Second, the president is hardly the first U.S. politician to struggle with truth-telling. On the contrary, it’s more accurate to say that Trump is the culmination of a decades-long process in which we the people have taught our public officials that candor is not welcome, hard truths are unappreciated and honesty carries severe penalties — especially when it comes to paying for the government and the needs of our neighbors.

Consider the case of Walter Mondale, the Minnesota senator who was the Democratic nominee for president in 1984. Taxes were a big issue that year, as President Ronald Reagan, after having won major tax cuts, faced growing deficits.

“Mr. Reagan will raise taxes; and so will I,” Senator Mondale said in his Democratic convention acceptance speech that year. “He won’t tell you. I just did.”

Mondale won just one state — his own — in that election. Reagan won in a landslide. While Mondale’s tax promise was far from the only reason he suffered such a dramatic defeat, it was certainly one of them — and one of the most important. Telling Americans you would raise their taxes is not the way to America’s heart.

Of course, Reagan did raise taxes. To his credit, he was a genuine fiscal conservative, a true believer in budgetary discipline, and he felt obligated to try to restore some balance between revenues and expenditures.

His successor, President George H. W. Bush, shared that approach. But Bush had absorbed the Mondale lesson and, in 1988, famously promised, “No new taxes.” He probably even meant it. But as he watched deficits climb through his term, Bush became persuaded that fiscal responsibility was more important than his tax pledge. He negotiated and signed a tax increase that arguably helped pave the way for the prosperity the nation enjoyed during the latter half of the 1990s. But he failed to win re-election in 1992, the only incumbent in decades to suffer that fate.

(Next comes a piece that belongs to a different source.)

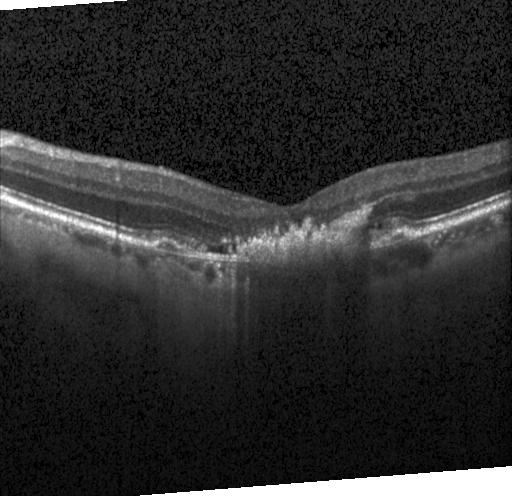
Impression: a choroidal neovascular membrane.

Again, there were factors other than taxes that played a role in that outcome, but taxes were a major reason Bush was voted out of office. Once again, millions of Americans signaled to their elected officials that there were some truths they simply had no interest in hearing. 

Truth be told, we Americans have come to resemble the witch Eveline in the musical “The Wiz.” “Don’t bring me no bad news!” she admonishes. Our politicians have heard this admonition and learned to abide by it, and we voters need to acknowledge our responsibility in teaching them this lesson. 

But we Catholics are obliged to uphold the moral value of truth-telling. This is one reason the U.S. Conference of Catholic Bishops has issued a series of refreshingly frank statements about the “unconscionable” tax proposals now under consideration by Congress. “The Tax Cuts and Jobs Act bills recently passed by the House and the Senate,” according to a Dec. 6 letter to Congress from Bishop Frank Dewane of Venice, Florida, chairman of the USCCB Committee on Domestic Justice, “raise taxes on the poor and cut taxes on the rich, violating basic principles of justice.”

That’s what telling hard truths looks like. Would that our elected officials take a page from that playbook — and that we voters be courageous enough to listen.